------ Records for this exercise ------

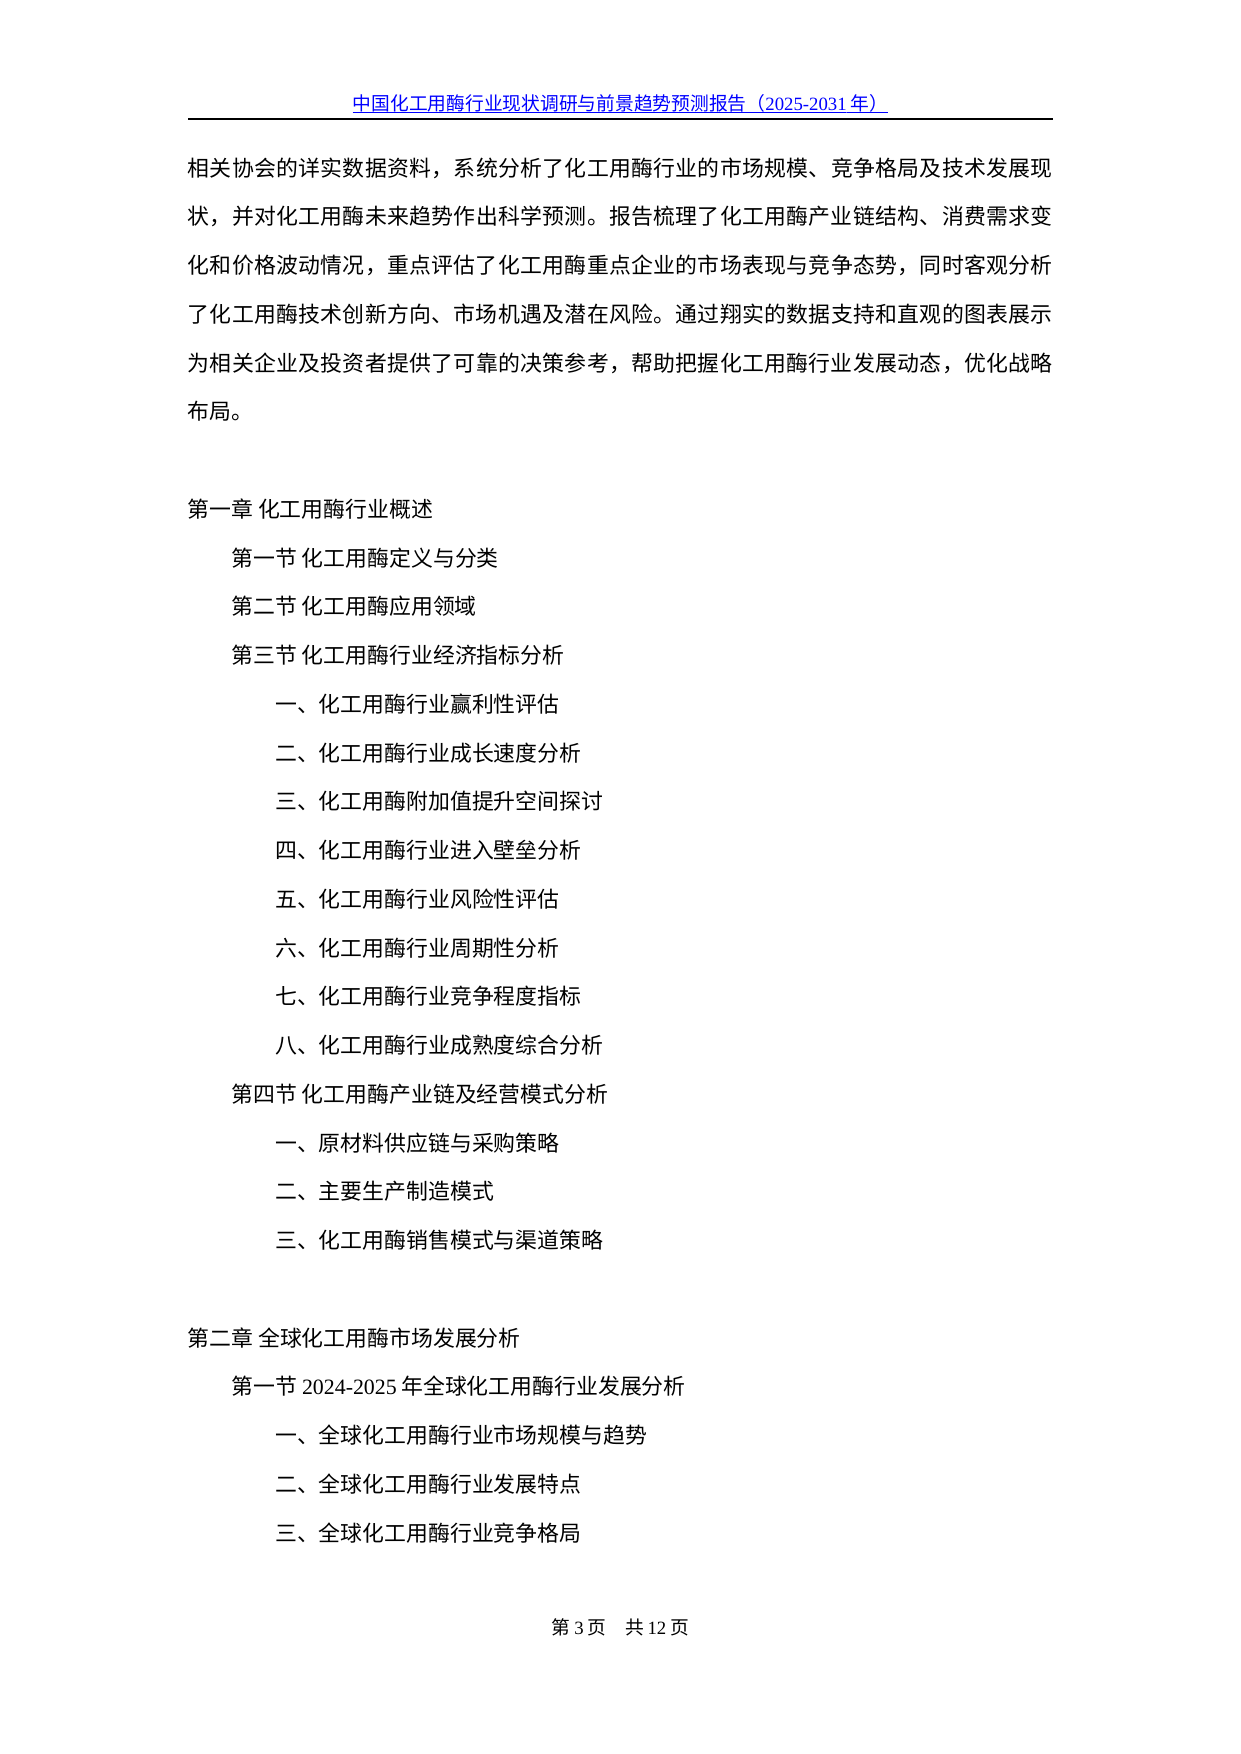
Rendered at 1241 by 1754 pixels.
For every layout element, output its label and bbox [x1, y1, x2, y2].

text [187, 150, 1053, 1548]
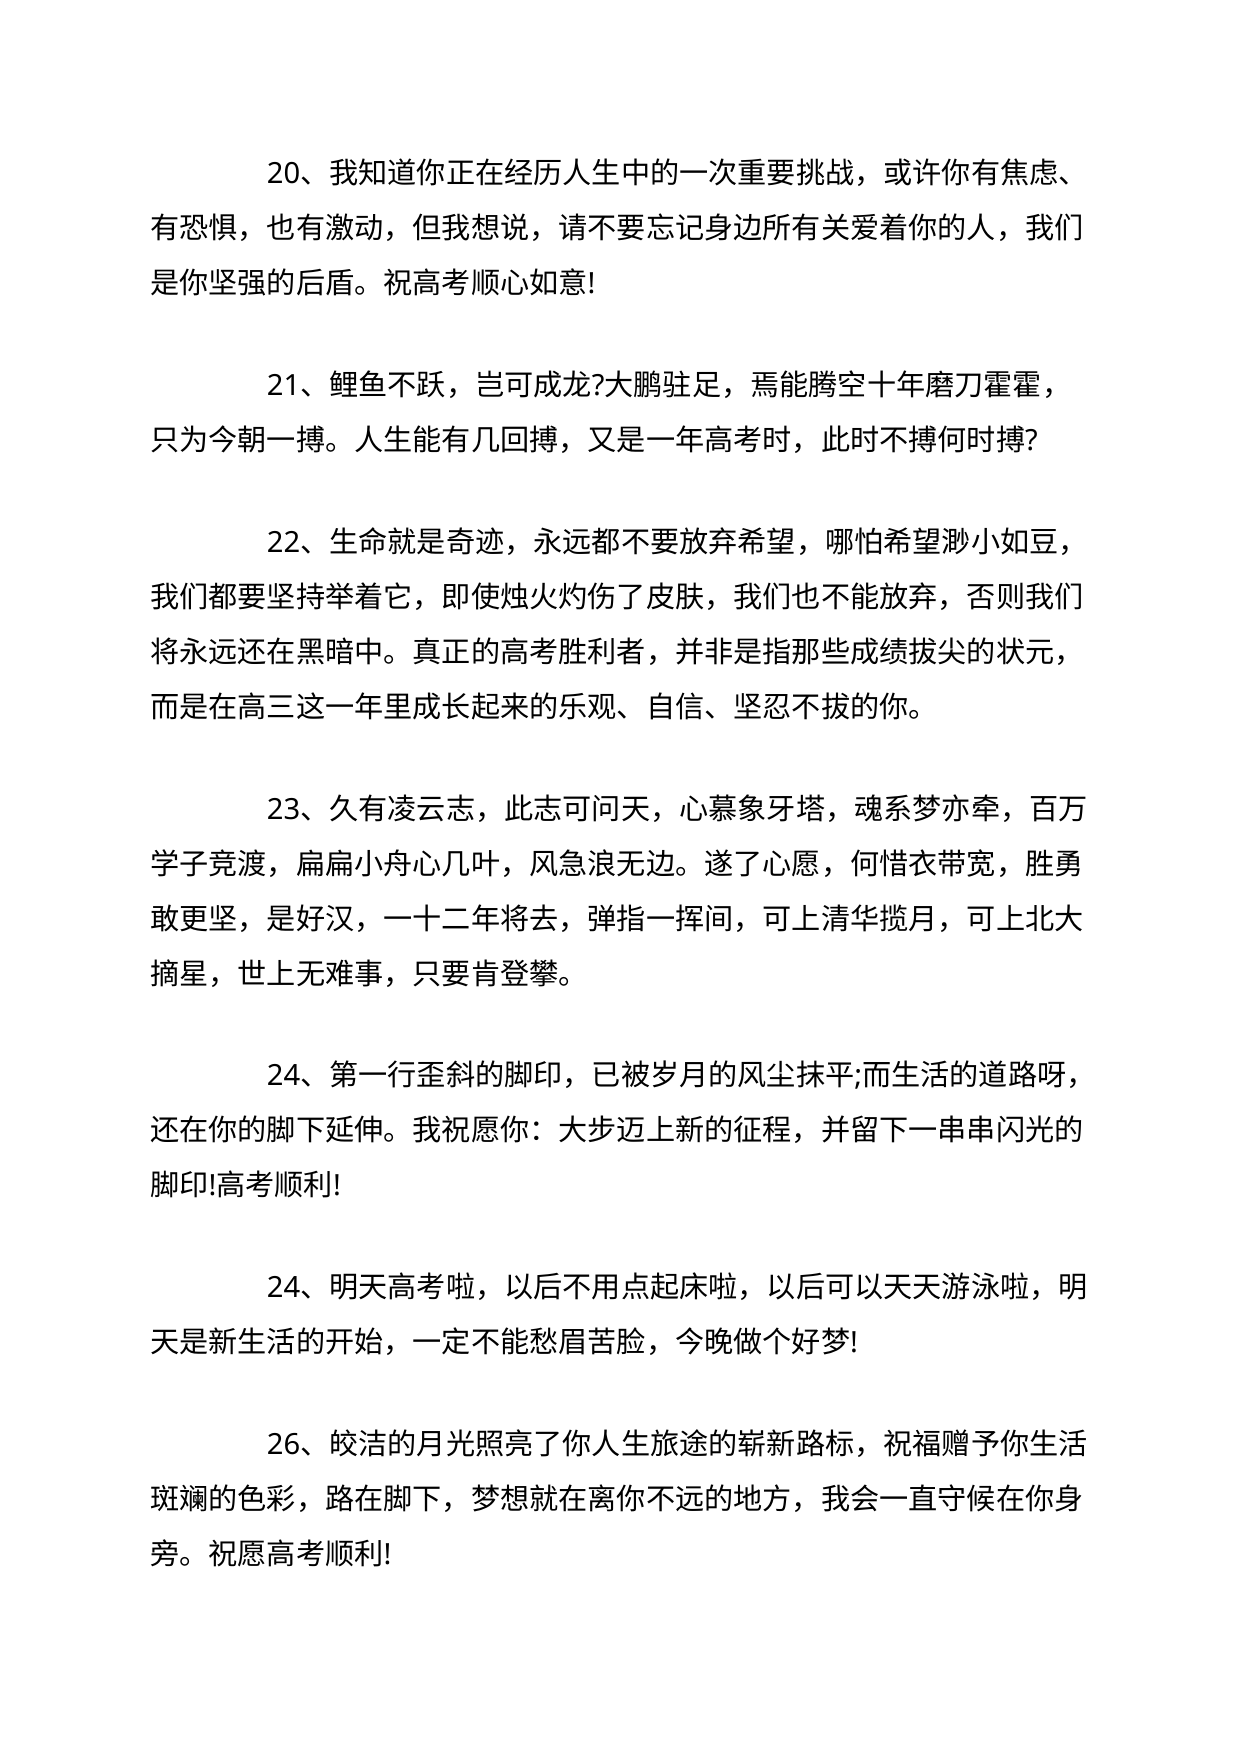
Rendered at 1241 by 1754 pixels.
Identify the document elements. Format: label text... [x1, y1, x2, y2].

text 22、生命就是奇迹，永远都不要放弃希望，哪怕希望渺小如豆，我们都要坚持举着它，即使烛火灼伤了皮肤，我们也不能放弃，否则我们将永远还在黑暗中。真正的高考胜利者，并非是指那些成绩拔尖的状元，而是在高三这一年里成长起来的乐观、自信、坚忍不拔的你。 [150, 519, 1090, 726]
text 24、明天高考啦，以后不用点起床啦，以后可以天天游泳啦，明天是新生活的开始，一定不能愁眉苦脸，今晚做个好梦! [150, 1264, 1090, 1361]
text 24、第一行歪斜的脚印，已被岁月的风尘抹平;而生活的道路呀，还在你的脚下延伸。我祝愿你：大步迈上新的征程，并留下一串串闪光的脚印!高考顺利! [150, 1052, 1090, 1204]
text 23、久有凌云志，此志可问天，心慕象牙塔，魂系梦亦牵，百万学子竞渡，扁扁小舟心几叶，风急浪无边。遂了心愿，何惜衣带宽，胜勇敢更坚，是好汉，一十二年将去，弹指一挥间，可上清华揽月，可上北大摘星，世上无难事，只要肯登攀。 [150, 785, 1090, 992]
text 26、皎洁的月光照亮了你人生旅途的崭新路标，祝福赠予你生活斑斓的色彩，路在脚下，梦想就在离你不远的地方，我会一直守候在你身旁。祝愿高考顺利! [150, 1421, 1090, 1573]
text 20、我知道你正在经历人生中的一次重要挑战，或许你有焦虑、有恐惧，也有激动，但我想说，请不要忘记身边所有关爱着你的人，我们是你坚强的后盾。祝高考顺心如意! [150, 150, 1090, 302]
text 21、鲤鱼不跃，岂可成龙?大鹏驻足，焉能腾空十年磨刀霍霍，只为今朝一搏。人生能有几回搏，又是一年高考时，此时不搏何时搏? [150, 362, 1090, 459]
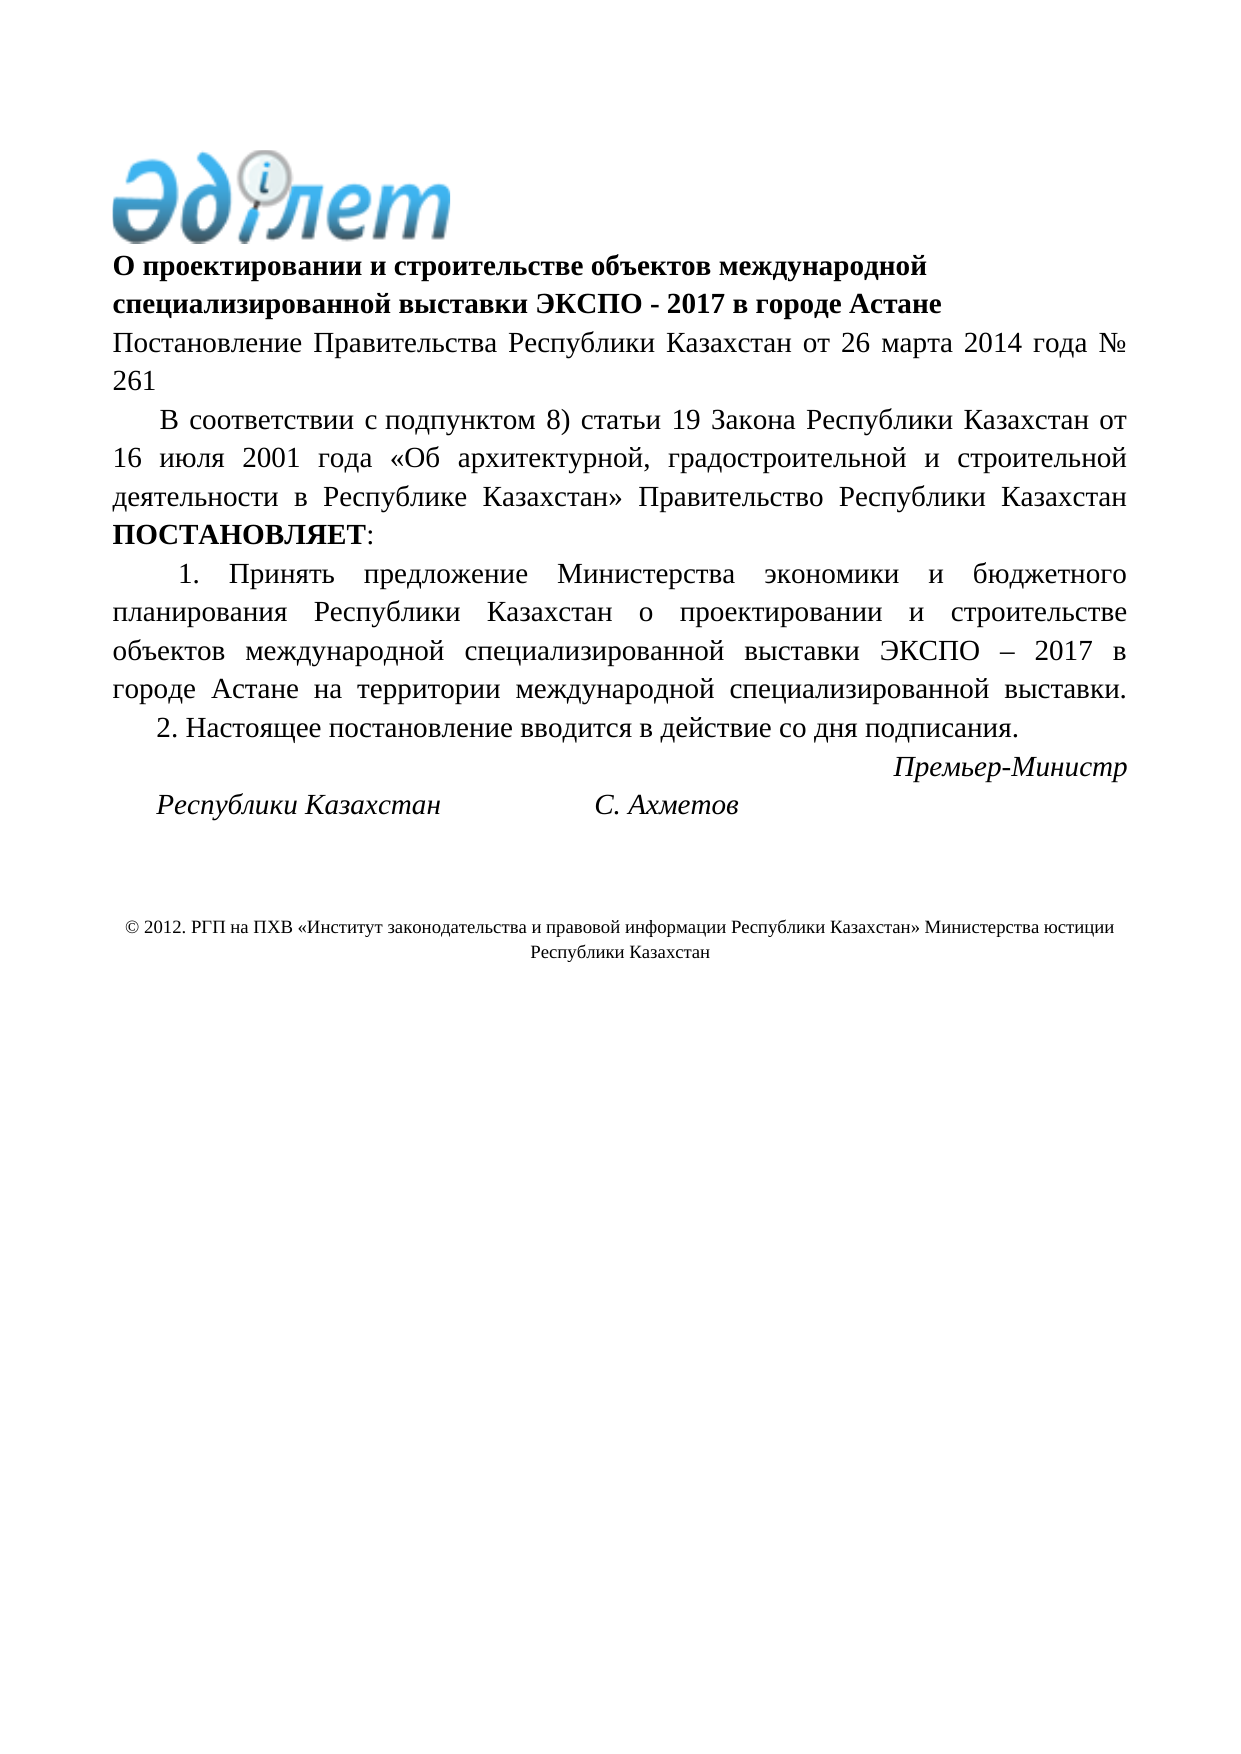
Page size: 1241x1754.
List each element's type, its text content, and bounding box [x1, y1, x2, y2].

text © 2012. РГП на ПХВ «Институт законодательства и правовой информации Республики Казахстан» Министерства юстиции Республики Казахстан [112, 916, 1128, 963]
text Премьер-Министр Республики Казахстан С. Ахметов [112, 749, 1128, 821]
picture [112, 150, 451, 244]
text Постановление Правительства Республики Казахстан от 26 марта 2014 года № 261 [112, 325, 1128, 397]
text О проектировании и строительстве объектов международной специализированной выставки ЭКСПО - 2017 в городе Астане [112, 248, 1128, 320]
text В соответствии с подпунктом 8) статьи 19 Закона Республики Казахстан от 16 июля 2001 года «Об архитектурной, градостроительной и строительной деятельности в Республике Казахстан» Правительство Республики Казахстан ПОСТАНОВЛЯЕТ: 1. Принять предложение Министерства экономики и бюджетного планирования Республики Казахстан о проектировании и строительстве объектов международной специализированной выставки ЭКСПО – 2017 в городе Астане на территории международной специализированной выставки. 2. Настоящее постановление вводится в действие со дня подписания. [112, 402, 1128, 744]
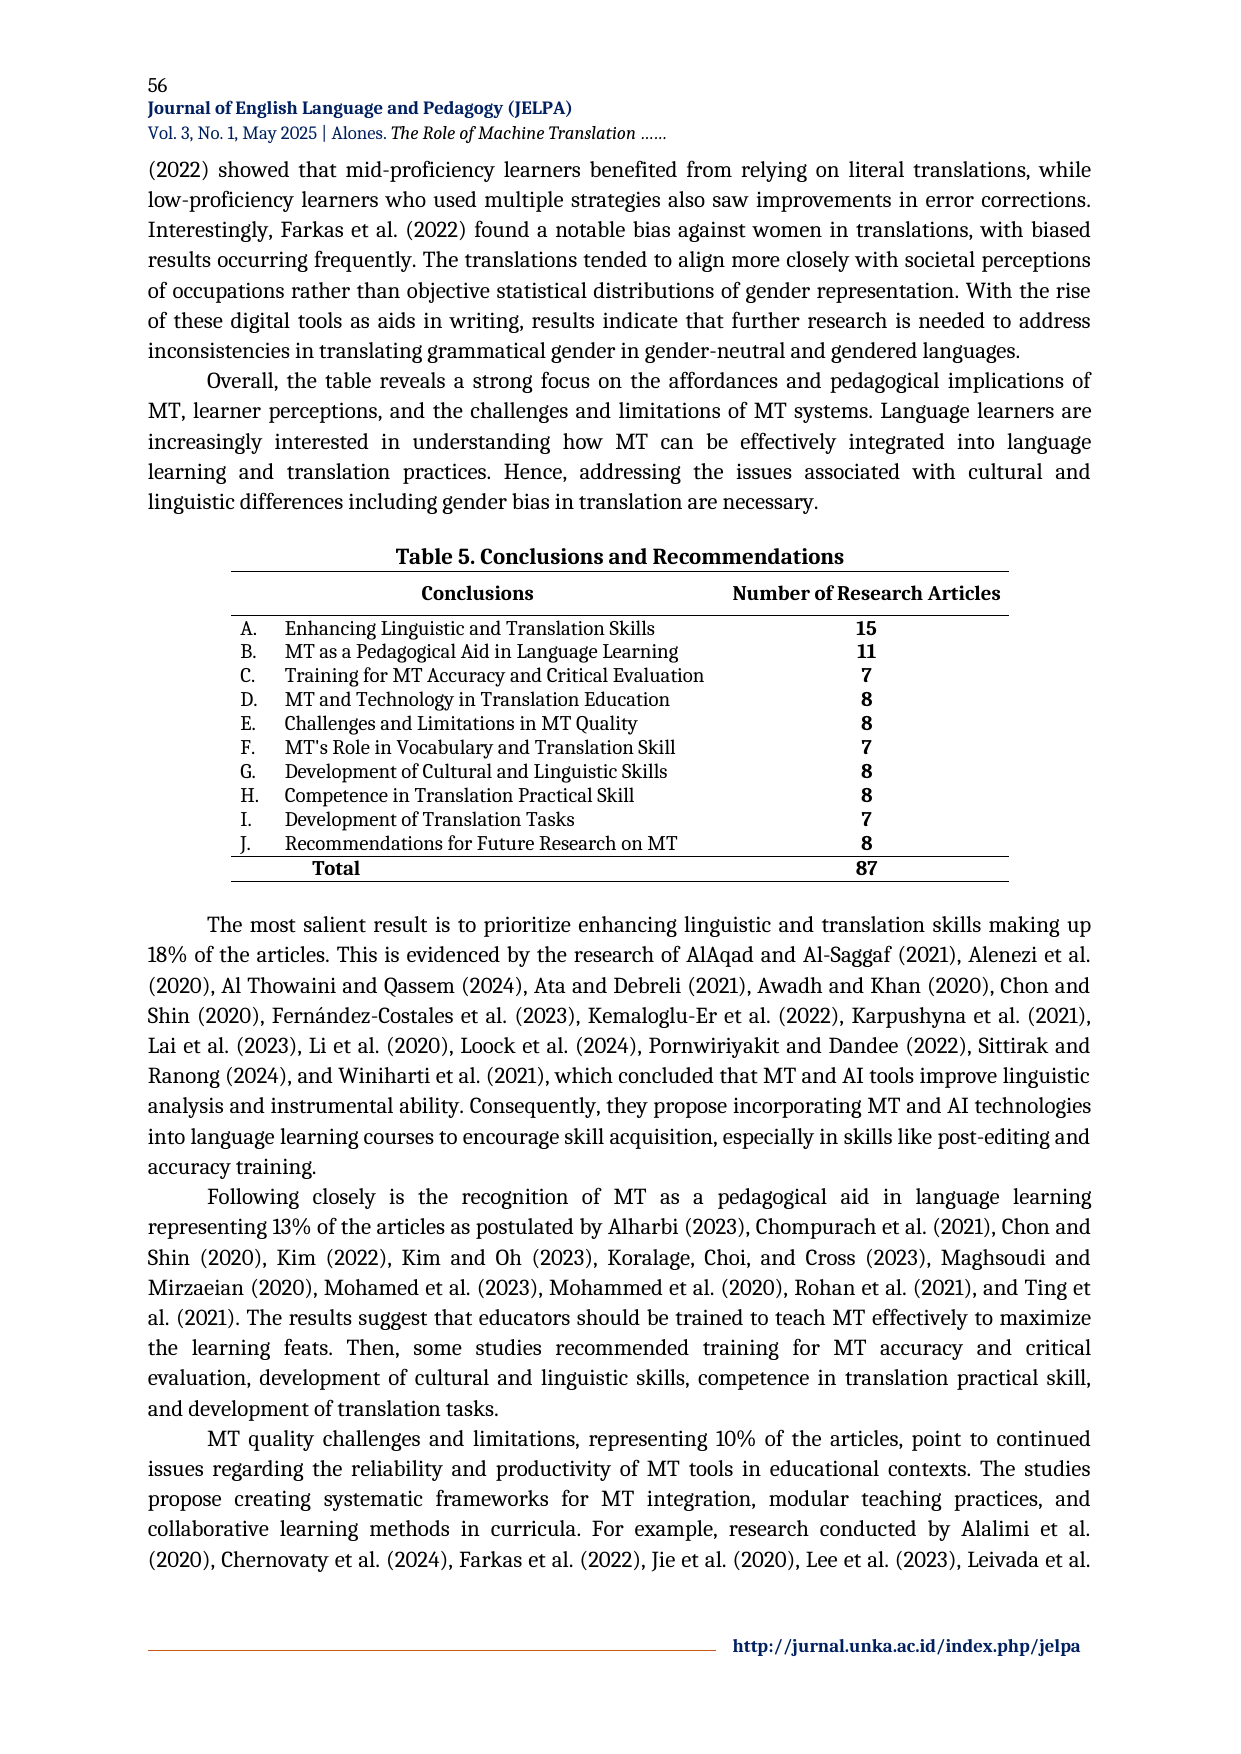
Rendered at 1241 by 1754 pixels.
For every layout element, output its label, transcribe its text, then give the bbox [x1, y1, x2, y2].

------

An exact copy of the entries, minus the pictures, is what's needed here.

Exercise response:
Rendered at 1241 by 1754 pixels.
For every layout element, output its label and bbox [x1, y1, x2, y2].

text [187, 150, 1053, 1548]
Rendered at 1241 by 1754 pixels.
Identify the document elements. Format: label text... [x1, y1, x2, y2].

text 22、生命就是奇迹，永远都不要放弃希望，哪怕希望渺小如豆，我们都要坚持举着它，即使烛火灼伤了皮肤，我们也不能放弃，否则我们将永远还在黑暗中。真正的高考胜利者，并非是指那些成绩拔尖的状元，而是在高三这一年里成长起来的乐观、自信、坚忍不拔的你。 [150, 519, 1090, 726]
text 24、明天高考啦，以后不用点起床啦，以后可以天天游泳啦，明天是新生活的开始，一定不能愁眉苦脸，今晚做个好梦! [150, 1264, 1090, 1361]
text 24、第一行歪斜的脚印，已被岁月的风尘抹平;而生活的道路呀，还在你的脚下延伸。我祝愿你：大步迈上新的征程，并留下一串串闪光的脚印!高考顺利! [150, 1052, 1090, 1204]
text 23、久有凌云志，此志可问天，心慕象牙塔，魂系梦亦牵，百万学子竞渡，扁扁小舟心几叶，风急浪无边。遂了心愿，何惜衣带宽，胜勇敢更坚，是好汉，一十二年将去，弹指一挥间，可上清华揽月，可上北大摘星，世上无难事，只要肯登攀。 [150, 785, 1090, 992]
text 26、皎洁的月光照亮了你人生旅途的崭新路标，祝福赠予你生活斑斓的色彩，路在脚下，梦想就在离你不远的地方，我会一直守候在你身旁。祝愿高考顺利! [150, 1421, 1090, 1573]
text 20、我知道你正在经历人生中的一次重要挑战，或许你有焦虑、有恐惧，也有激动，但我想说，请不要忘记身边所有关爱着你的人，我们是你坚强的后盾。祝高考顺心如意! [150, 150, 1090, 302]
text 21、鲤鱼不跃，岂可成龙?大鹏驻足，焉能腾空十年磨刀霍霍，只为今朝一搏。人生能有几回搏，又是一年高考时，此时不搏何时搏? [150, 362, 1090, 459]
Page size: 1241x1754.
List each element's type, its text content, and bounding box [x1, y1, x2, y2].

text © 2012. РГП на ПХВ «Институт законодательства и правовой информации Республики Казахстан» Министерства юстиции Республики Казахстан [112, 916, 1128, 963]
text Премьер-Министр Республики Казахстан С. Ахметов [112, 749, 1128, 821]
picture [112, 150, 451, 244]
text Постановление Правительства Республики Казахстан от 26 марта 2014 года № 261 [112, 325, 1128, 397]
text О проектировании и строительстве объектов международной специализированной выставки ЭКСПО - 2017 в городе Астане [112, 248, 1128, 320]
text В соответствии с подпунктом 8) статьи 19 Закона Республики Казахстан от 16 июля 2001 года «Об архитектурной, градостроительной и строительной деятельности в Республике Казахстан» Правительство Республики Казахстан ПОСТАНОВЛЯЕТ: 1. Принять предложение Министерства экономики и бюджетного планирования Республики Казахстан о проектировании и строительстве объектов международной специализированной выставки ЭКСПО – 2017 в городе Астане на территории международной специализированной выставки. 2. Настоящее постановление вводится в действие со дня подписания. [112, 402, 1128, 744]
Rendered at 1241 by 1754 pixels.
For every layout element, output its label, transcribe its text, then give the bbox [x1, y1, x2, y2].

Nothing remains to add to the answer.